そして受け取った鍵は静かにリレーされ、雹に手渡される。


「えっ、僕?」


「兄ちゃんがやるんじゃないのか?まあ、どっちでもいいけどな。」


戸惑う雹と店員を余所に陵司は助手席にスッと乗り込み、手招きする。

呼ばれた雹は窮屈そうに運転席へ乗り込むと、鍵穴を狭そうに探し鍵を差し込んでいた。


「雹、頼んだ。」


「いいけど、ちゃんとお金払わなきゃダメだからねー。」


【付喪神・車】


特技と共に鍵を捻った途端エンジンに火が入り、製造された当時より生きのいいエンジン音が吹き上がる。


驚く店員ではあるが、その時展示場の隅から怒号が聞こえてきたいた。


「ドロボウ、車泥棒だっ!」


展示場から猛スピードで青いスポーツカーが走り出し、何人かが追い掛ける。更に驚きを増したように走り去るスポーツカーを眺めていた店員に、手動でクルクルと回し窓を開けた陵司がIDカードを見せていた。


「特局です、捜索にご協力を。少しの間これ借ります。」


無言で少し躊躇いながら頷く店員を確認すると、小さな車体は急加速で展示場を走り抜けていく。

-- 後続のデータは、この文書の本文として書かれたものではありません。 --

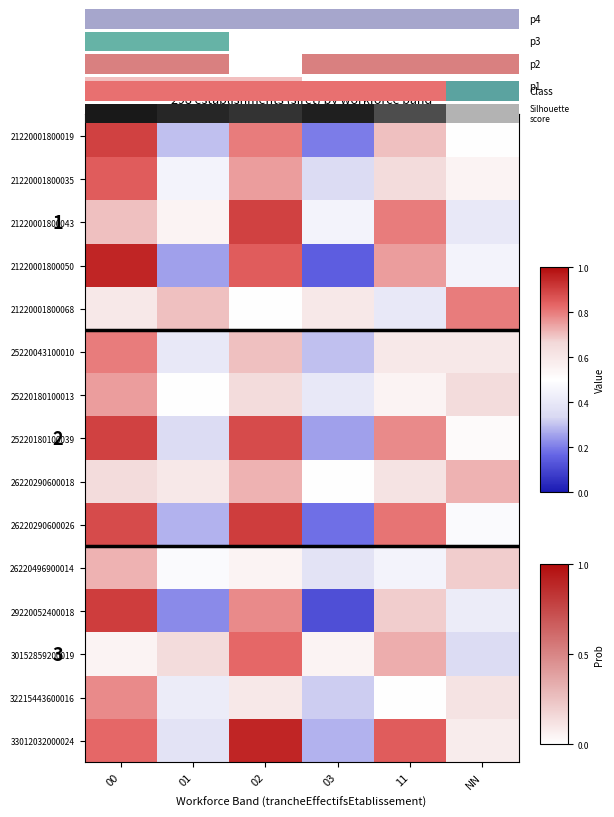

At which category is the sum across all series the highest?

00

盗まれた青いスポーツカーを追い掛け、小型の軽自動車は付喪神のお陰で限界以上のスピードを出しながら追跡を始めるのであった。



なんとなく乗り物を登場させたかったので、事件というよりはお買い物の話です。

乗り物は小さいほうが話を動かしやすい気がしたので、小型な軽自動車となりました。